É este sentimento de paixão que acaba por ser vivido, de forma distinta, com três dos seus amigos... com Óscar (Ventura Rodríguez), aquele que por ele sentiu mais proximidade e entrega mas também aquele que mais maltratado foi por Sam, com Manu (Javier Zapata) com quem apesar de viver uma relação estritamente física denotou conhecê-lo melhor que ninguém e finalmente com Cris (Violeta Orgaz), sua amiga de infância e possivelmente aquela que por entre muito mistério melhor o conheceu ao ponto de ver em Sam a sua potencial maternidade.
Finalmente temos ainda Paloma (Andrea Duro) que por Sam denotou uma total dependência, Joan (Román Reyes) que apesar de se sentir atraído por ele não se iria deixar maltratar e finalmente Gabi (David Mora), que por Sam demonstra ter uma daquelas amizades cúmplices a quem tudo se pode revelar.
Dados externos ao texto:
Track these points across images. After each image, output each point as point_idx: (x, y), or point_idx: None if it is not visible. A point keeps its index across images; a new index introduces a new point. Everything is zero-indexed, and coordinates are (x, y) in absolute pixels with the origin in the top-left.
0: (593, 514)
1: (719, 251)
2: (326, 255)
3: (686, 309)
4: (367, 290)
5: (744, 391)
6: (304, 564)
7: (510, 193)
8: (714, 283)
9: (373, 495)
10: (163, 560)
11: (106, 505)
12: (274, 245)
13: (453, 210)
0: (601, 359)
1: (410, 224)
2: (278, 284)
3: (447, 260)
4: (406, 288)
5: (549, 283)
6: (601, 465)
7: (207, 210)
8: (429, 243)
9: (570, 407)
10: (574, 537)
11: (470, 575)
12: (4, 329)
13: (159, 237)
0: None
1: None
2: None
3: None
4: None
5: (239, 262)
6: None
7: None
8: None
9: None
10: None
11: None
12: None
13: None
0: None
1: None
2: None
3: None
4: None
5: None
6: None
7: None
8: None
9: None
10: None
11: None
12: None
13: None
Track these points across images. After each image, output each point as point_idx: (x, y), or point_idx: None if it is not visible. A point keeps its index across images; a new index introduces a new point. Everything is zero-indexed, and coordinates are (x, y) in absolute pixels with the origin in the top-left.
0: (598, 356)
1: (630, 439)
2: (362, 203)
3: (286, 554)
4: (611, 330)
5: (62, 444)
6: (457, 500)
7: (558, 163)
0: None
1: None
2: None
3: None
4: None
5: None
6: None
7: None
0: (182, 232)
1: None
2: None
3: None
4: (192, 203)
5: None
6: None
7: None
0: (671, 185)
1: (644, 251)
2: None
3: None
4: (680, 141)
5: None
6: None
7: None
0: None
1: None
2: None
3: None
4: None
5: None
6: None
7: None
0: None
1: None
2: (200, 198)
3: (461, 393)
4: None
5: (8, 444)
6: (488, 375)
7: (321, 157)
O que cativa em todas estas personagens que compõem os amigos de "Sam" é a capacidade de todos eles terem um ou outro pequeno elemento que podemos identificar no nosso próprio comportamento. Todos nós, ainda que talvez secretamente, já tivemos uma empatia, admiração, identificação ou até mesmo atracção por alguém que compõe o nosso círculo de amigos mas, ao mesmo tempo, todo e qualquer sentimento que por essa pessoa era sentido estava, ao mesmo tempo, ou bastante reprimido para não ser identificado ou então era explorado para ver se mútuo.
São eles, através dos seus testemunhos, que ficamos a conhecer não só o tipo de relação que tinham, na sua maioria caracterizados por um elevado grau de dependência, sob as suas mais variadas vertentes e que os marcou de forma quase irreparável. Se por um lado temos aqueles que viam em "Sam" um amigo com o qual podiam contar nas horas mais complicadas não esperando mais dele do que uns instantes do seu tempo de forma a colmatar aquela falta de atenção que pudessem sentir ou para poder ultrapassar um momento mais difícil, como são disso exemplo os casos de "Gabi" e de "Cris", não é menos verdade que muitas destas relações mais não eram do que casuais, físicas e inconsequentes, estando mesmo intimamente compostas de alguma violência emocional e psicológica.
São estas ligações, afectivas ou físicas mas todas elas de extrema dependência, que se revelam logo após o suicídio de "Sam", aquele tipo que todos admiravam e do qual queriam estar próximos. Proximidade esta da qual fugia a sete pés como se o limitasse na sua condição. No entanto, ao mesmo tempo somos levados a questionar quem realmente era ele. O que o motivava? Brilhante na sua área académica e a reunir a admiração de todos mas que, ao mesmo tempo, desprezava qualquer tipo de intimidade que lhe pedisse uma explicação ou um "porquê". Somos levados a questioná-lo (e a nós) sobre as reservas e asperezas que cria como uma defesa sobre quando alguém diz que o ama, que quer a sua companhia e presença e que o mundo faz sentido com ele por perto. Ao mesmo tempo, questionamos até que ponto é esta vontade um sentimento meramente de amizade e analisamos estas relações enquanto aquilo que elas realmente são... relações pouco claras, iniciados no calor de vários momentos sexualmente tensos ou reprimidos e, como tal confusos, nos quais os afectos normalmente não são correspondidos mas sim receados, repletos de ciúme, de posse e de invejas que limitariam a sua saudável exploração. Estes amigos são raros (estranhos na tradução correcta), não pela sua dedicação mas sim pela forma como esta rapidamente se transforma em perturbação e dependência mórbida como se a vida de alguns deles não existisse para lá de "Sam".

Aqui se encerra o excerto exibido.